Landscape historian John Dixon Hunt will deliver the Kenneth I. Helphand Endowed Lecture in Landscape Architecture on Thursday, February 19, at 6 p.m. in Lawrence Hall Room 177, 1190 Franklin Boulevard in Eugene. A reception at 5:30 p.m. precedes the lecture. The event is free and open to the public.
Hunt is professor emeritus of landscape history and theory at the University of Pennsylvania and former director of Studies in Landscape Architecture at Dumbarton Oaks, in Washington, D.C. His lecture in Eugene is entitled "design is of things not yet appearing": gardens and landscapes on paper.
The founding editor of Studies in the History of Gardens and Designed Landscapes, Hunt has published widely and to great critical acclaim.

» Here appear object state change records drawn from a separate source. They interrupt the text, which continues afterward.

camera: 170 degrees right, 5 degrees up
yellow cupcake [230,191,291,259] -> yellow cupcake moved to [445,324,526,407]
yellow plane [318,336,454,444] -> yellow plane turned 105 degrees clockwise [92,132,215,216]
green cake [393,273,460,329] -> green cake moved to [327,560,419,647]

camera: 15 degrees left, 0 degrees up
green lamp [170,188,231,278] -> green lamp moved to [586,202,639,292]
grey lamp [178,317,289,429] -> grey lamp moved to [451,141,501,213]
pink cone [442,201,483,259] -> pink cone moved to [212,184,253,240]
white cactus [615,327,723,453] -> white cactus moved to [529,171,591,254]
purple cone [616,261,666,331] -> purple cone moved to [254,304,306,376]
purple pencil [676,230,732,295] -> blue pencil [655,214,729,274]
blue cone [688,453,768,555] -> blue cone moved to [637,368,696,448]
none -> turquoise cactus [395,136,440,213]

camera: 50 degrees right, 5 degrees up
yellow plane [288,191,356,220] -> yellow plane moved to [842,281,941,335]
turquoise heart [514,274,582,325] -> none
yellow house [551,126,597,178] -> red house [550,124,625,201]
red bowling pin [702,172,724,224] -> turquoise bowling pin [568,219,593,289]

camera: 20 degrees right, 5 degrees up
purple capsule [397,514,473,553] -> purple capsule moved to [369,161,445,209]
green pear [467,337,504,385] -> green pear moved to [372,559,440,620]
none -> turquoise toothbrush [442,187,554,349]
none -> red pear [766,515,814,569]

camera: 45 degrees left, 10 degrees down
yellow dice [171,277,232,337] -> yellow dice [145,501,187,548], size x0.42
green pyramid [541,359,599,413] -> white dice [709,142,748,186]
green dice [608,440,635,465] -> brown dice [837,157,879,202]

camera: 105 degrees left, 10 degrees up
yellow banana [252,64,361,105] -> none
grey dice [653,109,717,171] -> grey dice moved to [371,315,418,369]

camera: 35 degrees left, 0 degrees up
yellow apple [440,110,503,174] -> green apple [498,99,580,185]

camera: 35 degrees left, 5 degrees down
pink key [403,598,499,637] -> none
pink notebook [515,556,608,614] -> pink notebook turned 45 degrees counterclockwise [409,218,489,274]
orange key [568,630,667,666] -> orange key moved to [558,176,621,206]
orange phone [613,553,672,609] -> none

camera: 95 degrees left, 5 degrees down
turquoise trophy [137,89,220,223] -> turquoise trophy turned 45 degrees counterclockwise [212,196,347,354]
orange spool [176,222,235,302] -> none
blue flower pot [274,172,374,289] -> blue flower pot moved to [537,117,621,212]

Recent books include Historical Ground: The Role of History in Landscape Architecture (Routledge, 2014), and The World of Gardens (University of Chicago, 2012).
Hunt’s current research centers on the roles of history and typology in contemporary landscape architecture. He coedited the six-volume A Cultural History of Gardens (Bloomsbury, 2013), and edited the Modern volume and contributed the chapter on "Design" to the Mediaeval volume.
He has received numerous honors and awards including the title of Chevalier of the Order of Arts and Letters by the French Ministry of Culture (for exceptional endeavors in landscape architecture), election to the Istituto Veneto di Scienze, Lettere ed Arti in Venice, and a residency at the American Academy in Rome. He received his PhD from Bristol University.
Born in England, Hunt began his academic career focusing on English literature, teaching the subject and writing articles and books on topics ranging from T.S. Eliot to a critical commentary on Shakespeare’s “The Tempest.” His focus later shifted to landscape history, authoring books including Garden and Grove: The Italian Renaissance Garden in the English Imagination: 1600-1750 (J. M. Dent, 1986), Greater Perfections (University of Pennsylvania Press, 1999), Picturesque Garden in Europe (Thames & Hudson, 2002), and The Afterlife of Gardens (University of Pennsylvania Press, 2004).
His teaching career includes positions at the University of Michigan, Vassar College, Exeter, and elsewhere. He became professor at the University of Pennsylvania in 1994, serving as department char of landscape architecture and regional planning and interim dean. He serves as a visiting professor in landscape architecture at the Harvard University Graduate School of Design.
The Kenneth I. Helphand Endowed Lecture in Landscape Architecture is sponsored by the Department of Landscape Architecture. The lecture is free and open to the public.